In numbers, by the end of December, people who are at risk of waiting 78 weeks will be contacted first. For the trusts with the highest number of long waiters, and those who have been waiting more than two years, they will be contacted by the end of this month.

This Spring, the Department of Health and Social Care will also publish its first ever comprehensive Digital Health and Care Plan, which is also the very first to span social care too.

On performance, the Health Secretary set the ambition for electronic records to be rolled out to 90 percent of trusts by December 2023, and 80 percent of social care providers by March 2024.

Ministers are also expecting to explore what NHS trusts working in such partnerships could do with greater freedoms.

Andrew Goddard, president of the Royal College of Physicians, said: “The Secretary of State’s focus on preventing ill health is welcome. He is right to say that the health of the population and the health of the economy go hand in hand and that this means reducing health inequalities. We eagerly await the disparities white paper and how the Health Promotion Taskforce will achieve this.

“However, change of the kind the Secretary of State advocates requires planning, particularly when it comes the size and nature of the NHS and social care workforce. The Secretary of State’s acknowledgement that there will be no additional funding to support this brings clarity but this will undoubtedly make the challenge all the greater. The government must accept the amendment made by the House of Lords last week, which would see regular independent assessments of how many doctors and other health care staff we need to meet demand now and in the future.”

Hugh Alderwick, head of Policy at the Health Foundation, said: “Involving patients in decisions about their care is a good objective – and has been NHS policy for many years.

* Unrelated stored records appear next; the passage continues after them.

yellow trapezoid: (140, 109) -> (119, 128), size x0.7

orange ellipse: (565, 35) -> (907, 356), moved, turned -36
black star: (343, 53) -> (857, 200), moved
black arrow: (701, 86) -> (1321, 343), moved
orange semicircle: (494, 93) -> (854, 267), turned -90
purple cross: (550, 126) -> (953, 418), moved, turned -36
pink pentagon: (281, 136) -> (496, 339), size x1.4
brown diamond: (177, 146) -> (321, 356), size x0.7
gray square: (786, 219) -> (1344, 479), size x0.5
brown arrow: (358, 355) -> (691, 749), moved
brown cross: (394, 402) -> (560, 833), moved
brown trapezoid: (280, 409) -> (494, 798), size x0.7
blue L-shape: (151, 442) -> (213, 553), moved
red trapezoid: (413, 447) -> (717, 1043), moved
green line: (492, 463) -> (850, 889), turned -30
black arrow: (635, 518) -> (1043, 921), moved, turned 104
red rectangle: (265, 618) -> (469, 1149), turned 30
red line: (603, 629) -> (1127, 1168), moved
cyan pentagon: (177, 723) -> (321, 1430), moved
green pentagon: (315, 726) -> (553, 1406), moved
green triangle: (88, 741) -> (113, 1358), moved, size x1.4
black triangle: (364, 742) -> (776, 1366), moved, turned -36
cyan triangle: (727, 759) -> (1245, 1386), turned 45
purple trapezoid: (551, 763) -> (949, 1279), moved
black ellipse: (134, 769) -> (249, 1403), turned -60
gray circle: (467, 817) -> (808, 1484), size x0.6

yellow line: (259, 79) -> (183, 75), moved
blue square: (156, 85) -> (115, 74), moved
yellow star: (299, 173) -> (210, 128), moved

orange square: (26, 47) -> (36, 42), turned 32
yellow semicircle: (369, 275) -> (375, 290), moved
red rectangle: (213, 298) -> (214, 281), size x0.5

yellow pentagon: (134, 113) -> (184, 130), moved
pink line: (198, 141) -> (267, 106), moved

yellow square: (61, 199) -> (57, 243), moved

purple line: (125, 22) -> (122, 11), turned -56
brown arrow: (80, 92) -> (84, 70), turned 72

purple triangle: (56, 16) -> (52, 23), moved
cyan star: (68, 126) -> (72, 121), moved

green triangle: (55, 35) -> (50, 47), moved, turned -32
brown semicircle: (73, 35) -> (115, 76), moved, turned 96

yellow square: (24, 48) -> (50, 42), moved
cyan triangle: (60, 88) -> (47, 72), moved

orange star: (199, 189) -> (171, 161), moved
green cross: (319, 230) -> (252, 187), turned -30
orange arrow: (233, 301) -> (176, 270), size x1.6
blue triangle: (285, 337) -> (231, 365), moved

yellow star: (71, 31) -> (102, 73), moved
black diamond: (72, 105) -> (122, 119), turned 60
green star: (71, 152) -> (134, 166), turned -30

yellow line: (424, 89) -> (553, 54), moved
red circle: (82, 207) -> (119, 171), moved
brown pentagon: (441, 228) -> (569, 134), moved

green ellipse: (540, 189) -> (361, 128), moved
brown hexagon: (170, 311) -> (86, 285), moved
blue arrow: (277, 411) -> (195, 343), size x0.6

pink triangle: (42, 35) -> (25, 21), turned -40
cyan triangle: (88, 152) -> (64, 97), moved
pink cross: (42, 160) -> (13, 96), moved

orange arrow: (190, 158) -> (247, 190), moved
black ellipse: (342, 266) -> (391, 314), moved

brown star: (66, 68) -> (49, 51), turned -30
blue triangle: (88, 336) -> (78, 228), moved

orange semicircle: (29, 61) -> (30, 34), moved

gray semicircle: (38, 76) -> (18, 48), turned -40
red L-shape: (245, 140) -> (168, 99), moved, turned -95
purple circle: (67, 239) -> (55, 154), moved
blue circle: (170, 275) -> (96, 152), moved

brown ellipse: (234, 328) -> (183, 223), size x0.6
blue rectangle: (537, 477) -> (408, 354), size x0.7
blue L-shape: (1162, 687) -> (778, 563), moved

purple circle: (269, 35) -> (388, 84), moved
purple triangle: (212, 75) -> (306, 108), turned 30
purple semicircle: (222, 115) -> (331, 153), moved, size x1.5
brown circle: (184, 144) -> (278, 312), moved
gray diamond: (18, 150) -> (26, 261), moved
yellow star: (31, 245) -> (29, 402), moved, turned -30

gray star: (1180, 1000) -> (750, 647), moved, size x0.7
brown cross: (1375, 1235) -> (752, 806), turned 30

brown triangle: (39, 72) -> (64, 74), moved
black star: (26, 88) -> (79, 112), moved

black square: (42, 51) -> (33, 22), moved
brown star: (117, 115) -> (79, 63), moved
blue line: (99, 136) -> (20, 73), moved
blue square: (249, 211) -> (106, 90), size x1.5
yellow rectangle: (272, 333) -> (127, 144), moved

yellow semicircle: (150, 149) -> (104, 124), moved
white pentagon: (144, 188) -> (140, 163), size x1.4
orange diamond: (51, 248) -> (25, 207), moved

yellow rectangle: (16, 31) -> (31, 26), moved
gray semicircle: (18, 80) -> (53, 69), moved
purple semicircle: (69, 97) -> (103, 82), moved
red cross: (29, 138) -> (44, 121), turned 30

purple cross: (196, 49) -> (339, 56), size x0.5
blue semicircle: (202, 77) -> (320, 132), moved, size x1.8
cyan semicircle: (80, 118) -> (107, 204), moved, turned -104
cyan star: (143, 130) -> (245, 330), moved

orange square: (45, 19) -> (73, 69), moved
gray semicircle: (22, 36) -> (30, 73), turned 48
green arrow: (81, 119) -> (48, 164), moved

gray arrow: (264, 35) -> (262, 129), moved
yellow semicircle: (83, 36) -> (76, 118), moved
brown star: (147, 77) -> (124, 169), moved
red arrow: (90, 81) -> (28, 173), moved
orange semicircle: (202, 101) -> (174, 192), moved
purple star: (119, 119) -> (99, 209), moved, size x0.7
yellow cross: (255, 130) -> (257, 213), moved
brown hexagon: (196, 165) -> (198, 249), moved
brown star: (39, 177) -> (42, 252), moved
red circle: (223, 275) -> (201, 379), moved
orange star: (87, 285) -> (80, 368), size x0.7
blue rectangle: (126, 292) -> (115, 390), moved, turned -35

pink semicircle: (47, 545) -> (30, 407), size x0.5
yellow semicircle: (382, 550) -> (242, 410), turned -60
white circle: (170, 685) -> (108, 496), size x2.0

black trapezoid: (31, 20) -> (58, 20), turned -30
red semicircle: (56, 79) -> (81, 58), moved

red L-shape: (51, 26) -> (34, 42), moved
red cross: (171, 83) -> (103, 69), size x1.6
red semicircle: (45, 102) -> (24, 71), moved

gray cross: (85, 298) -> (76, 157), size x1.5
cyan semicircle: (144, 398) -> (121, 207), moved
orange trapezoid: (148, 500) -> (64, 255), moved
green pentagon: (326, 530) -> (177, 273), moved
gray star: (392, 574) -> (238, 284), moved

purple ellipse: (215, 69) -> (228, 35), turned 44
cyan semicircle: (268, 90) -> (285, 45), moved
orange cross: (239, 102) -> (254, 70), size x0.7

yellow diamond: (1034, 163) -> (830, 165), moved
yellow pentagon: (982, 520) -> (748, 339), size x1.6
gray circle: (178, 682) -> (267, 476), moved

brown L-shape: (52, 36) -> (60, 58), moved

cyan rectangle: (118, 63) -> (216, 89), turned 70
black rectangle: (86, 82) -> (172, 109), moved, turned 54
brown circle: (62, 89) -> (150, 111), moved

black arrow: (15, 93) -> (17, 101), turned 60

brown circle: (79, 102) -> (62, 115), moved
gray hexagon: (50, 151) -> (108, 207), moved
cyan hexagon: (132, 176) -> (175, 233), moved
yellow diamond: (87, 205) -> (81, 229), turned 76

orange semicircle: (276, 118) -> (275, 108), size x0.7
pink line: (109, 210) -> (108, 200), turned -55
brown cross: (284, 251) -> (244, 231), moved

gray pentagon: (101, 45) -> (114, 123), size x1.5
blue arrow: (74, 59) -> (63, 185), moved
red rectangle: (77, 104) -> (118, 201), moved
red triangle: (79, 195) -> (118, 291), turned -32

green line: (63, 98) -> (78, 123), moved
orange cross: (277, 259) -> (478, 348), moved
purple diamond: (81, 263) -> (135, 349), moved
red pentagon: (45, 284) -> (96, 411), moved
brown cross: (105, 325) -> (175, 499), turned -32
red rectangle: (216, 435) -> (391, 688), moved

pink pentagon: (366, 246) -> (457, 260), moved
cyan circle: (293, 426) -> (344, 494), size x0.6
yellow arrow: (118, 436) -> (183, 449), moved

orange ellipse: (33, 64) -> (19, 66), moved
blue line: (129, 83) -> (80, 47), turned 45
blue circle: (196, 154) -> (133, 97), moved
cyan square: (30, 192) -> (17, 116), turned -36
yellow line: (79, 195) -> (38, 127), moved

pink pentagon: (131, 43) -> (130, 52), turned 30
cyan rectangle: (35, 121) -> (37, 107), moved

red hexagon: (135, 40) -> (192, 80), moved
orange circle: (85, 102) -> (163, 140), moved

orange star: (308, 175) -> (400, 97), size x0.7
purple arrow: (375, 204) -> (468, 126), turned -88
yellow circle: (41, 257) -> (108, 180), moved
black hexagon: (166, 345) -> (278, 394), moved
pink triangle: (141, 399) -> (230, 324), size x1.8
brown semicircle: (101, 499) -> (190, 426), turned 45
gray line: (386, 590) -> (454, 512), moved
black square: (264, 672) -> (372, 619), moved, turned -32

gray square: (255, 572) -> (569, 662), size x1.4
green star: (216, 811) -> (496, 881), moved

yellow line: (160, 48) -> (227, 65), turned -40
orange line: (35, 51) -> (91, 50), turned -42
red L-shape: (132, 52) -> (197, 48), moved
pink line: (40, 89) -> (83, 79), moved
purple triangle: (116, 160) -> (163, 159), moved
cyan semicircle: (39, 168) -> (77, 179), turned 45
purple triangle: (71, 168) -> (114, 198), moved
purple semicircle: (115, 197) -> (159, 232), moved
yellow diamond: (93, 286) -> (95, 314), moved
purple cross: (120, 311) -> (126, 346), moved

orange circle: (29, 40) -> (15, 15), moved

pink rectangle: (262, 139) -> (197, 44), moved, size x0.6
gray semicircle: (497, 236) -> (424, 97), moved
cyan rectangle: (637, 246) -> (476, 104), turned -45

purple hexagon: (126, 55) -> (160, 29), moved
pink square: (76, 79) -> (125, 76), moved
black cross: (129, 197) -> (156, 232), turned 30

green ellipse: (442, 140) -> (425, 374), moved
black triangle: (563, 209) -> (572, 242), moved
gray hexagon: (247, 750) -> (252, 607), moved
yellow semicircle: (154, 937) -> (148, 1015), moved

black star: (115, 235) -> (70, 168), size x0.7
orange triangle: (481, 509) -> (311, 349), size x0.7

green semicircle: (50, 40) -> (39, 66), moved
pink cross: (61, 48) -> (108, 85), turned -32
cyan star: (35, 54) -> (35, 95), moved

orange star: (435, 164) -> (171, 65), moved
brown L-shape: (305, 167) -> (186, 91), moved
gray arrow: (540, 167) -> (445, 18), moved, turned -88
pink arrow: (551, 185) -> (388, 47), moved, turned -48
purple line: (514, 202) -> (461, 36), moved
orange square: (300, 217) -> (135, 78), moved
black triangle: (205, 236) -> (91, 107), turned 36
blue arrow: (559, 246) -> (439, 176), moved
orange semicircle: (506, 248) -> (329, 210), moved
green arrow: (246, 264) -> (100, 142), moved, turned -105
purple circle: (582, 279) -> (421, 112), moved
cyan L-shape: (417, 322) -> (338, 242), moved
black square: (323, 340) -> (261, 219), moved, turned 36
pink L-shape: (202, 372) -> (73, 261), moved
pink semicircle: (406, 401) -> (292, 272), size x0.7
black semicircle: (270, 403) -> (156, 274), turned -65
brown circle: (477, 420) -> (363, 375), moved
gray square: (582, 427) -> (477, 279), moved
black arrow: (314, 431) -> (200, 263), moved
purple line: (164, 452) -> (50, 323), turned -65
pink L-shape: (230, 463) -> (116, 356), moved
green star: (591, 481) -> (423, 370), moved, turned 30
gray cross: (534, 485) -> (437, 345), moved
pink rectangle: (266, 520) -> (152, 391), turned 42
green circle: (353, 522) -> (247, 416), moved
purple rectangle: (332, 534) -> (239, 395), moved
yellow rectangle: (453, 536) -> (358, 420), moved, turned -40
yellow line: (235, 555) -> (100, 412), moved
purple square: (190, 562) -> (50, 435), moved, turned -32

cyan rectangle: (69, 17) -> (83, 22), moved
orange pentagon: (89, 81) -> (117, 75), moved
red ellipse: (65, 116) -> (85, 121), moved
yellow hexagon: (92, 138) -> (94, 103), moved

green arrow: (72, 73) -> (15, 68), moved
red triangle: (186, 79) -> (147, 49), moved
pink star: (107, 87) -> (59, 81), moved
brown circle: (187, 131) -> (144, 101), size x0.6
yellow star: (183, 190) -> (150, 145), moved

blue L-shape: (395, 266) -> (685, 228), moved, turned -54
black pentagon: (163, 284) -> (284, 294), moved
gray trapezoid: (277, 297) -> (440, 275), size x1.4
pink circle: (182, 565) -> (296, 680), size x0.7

Choice of hospital can benefit some patients, but there is a risk of widening inequalities if the new scheme helps some more than others – such as those living in richer areas with more private hospitals. Patients in poorer areas have seen more disruption and delays to care during the pandemic. Addressing inequalities should be at the heart of any new plans for NHS reform.

“More choice over where to get NHS services is no replacement for having enough staff and capacity to deliver them. The biggest challenge facing the NHS right now is chronic staffing shortages. The NHS is currently short of around 100,000 staff, yet government has no long-term plan for expanding and supporting the workforce. A fully funded workforce strategy is essential to tackle the growing backlog for NHS care.

“The proposals also come off the back of a raft of other plans to reorganise NHS structures and integrate services. The secretary of state’s new vision for the system will need to tie these strands together into a coherent narrative to avoid confusion about the direction of NHS reform.”